Emotional abuse and withdrawal is a common sign of nursing home abuse and neglect. A senior experiencing emotional withdrawal may adopt reclusive behaviors, avoiding social situations and shutting out others.Emotionally withdrawn seniors are often described as detached, aloof, and reclusive. If a typically engaged and outgoing senior becomes secluded and removed, this is an indication of emotional withdrawal. Emotional withdrawal can manifest in the form of silence around caretakers, especially if the caretakers are the ones causing the elder discomfort.
What Is Emotional Abuse?
Emotional withdrawal and silence around caretakers are common signs of emotional abuse.
According to the Administration for Community Living, part of the U.S. Department of Health and Human Services, emotional abuse is “inflicting mental pain, anguish, or distress on an elder person through verbal or nonverbal acts.”

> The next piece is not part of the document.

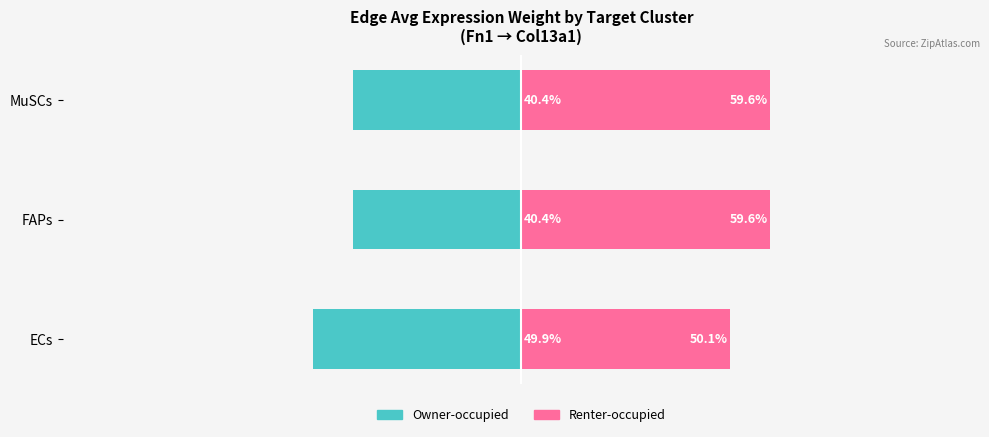

Between ECs and MuSCs, which series saw the biggest shift?

Owner-occupied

Examples of emotional abuse include:
- Humiliation of the elder
- Intimidation of the elder
- Threatening behavior towards the elder
- Isolation of the elder from other residents or activities
- Ignoring the elder
Signs of Emotional Abuse in Elderly
The National Center on Elder Abuse lists sudden, unexplained behavioral changes, such as emotional withdrawal and silence around caretakers, as red flags of psychological/emotional abuse. Other signs of emotional abuse include:
- Changes in outgoingness and levels of interaction with staff and other residents
- Avoidance of eye contact, darting eyes
- Agitated or fearful behavior in the presence of certain caretakers
If you notice several of these behavioral changes, you should investigate if these changes are the result of emotional abuse.
Reasons to Report Elderly Emotional Abuse Cases
There are two types of symptoms of abuse: physical/concrete and behavioral. Unlike the effects of physical abuse, the effects of emotional abuse are almost entirely behavioral. Emotional abuse cases often go unreported because of the lack of visible physical symptoms. However, emotional abuse can result in:
- Personality changes and the development of personality disorders (ex. schizophrenia)

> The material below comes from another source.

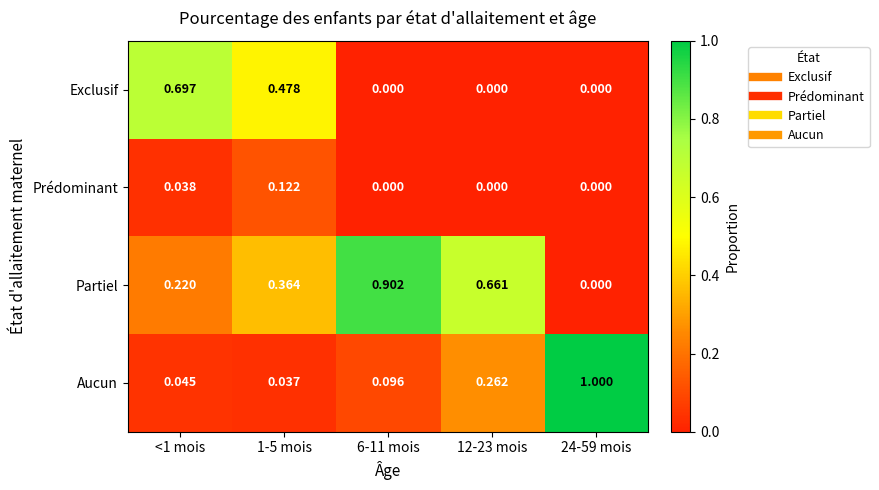

Rank the series by their maximum value, from highest to lowest.

Aucun, Partiel, Exclusif, Prédominant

- Beginning or worsening of cognitive decline
- Post-traumatic stress disorder
- Anxiety disorders
How to Report Emotional Abuse Cases
Follow these steps if you suspect emotional abuse:
- Report the behaviors of caretakers and their effects on the patient to the manager of the nursing home. Be prepared to take further action if the facility manager does not take steps to remediate the situation.
- Alert state authorities of the situation. If the nursing home is in New Jersey, visit the New Jersey Department of Health website to learn more about filing a complaint about the care quality or staff.
- If you believe that the emotional distress is the result of negligence or abuse, we suggest having a discussion with one of our attorneys. In New Jersey, we recommend calling Gartenberg Howard at (201) 488-4644.
Some aspects of emotional abuse, such as threatening harm, destroying personal property, are criminal and warrant legal action. If a patient reports any of these behaviors, keep a record of these accounts. Document any behavioral changes.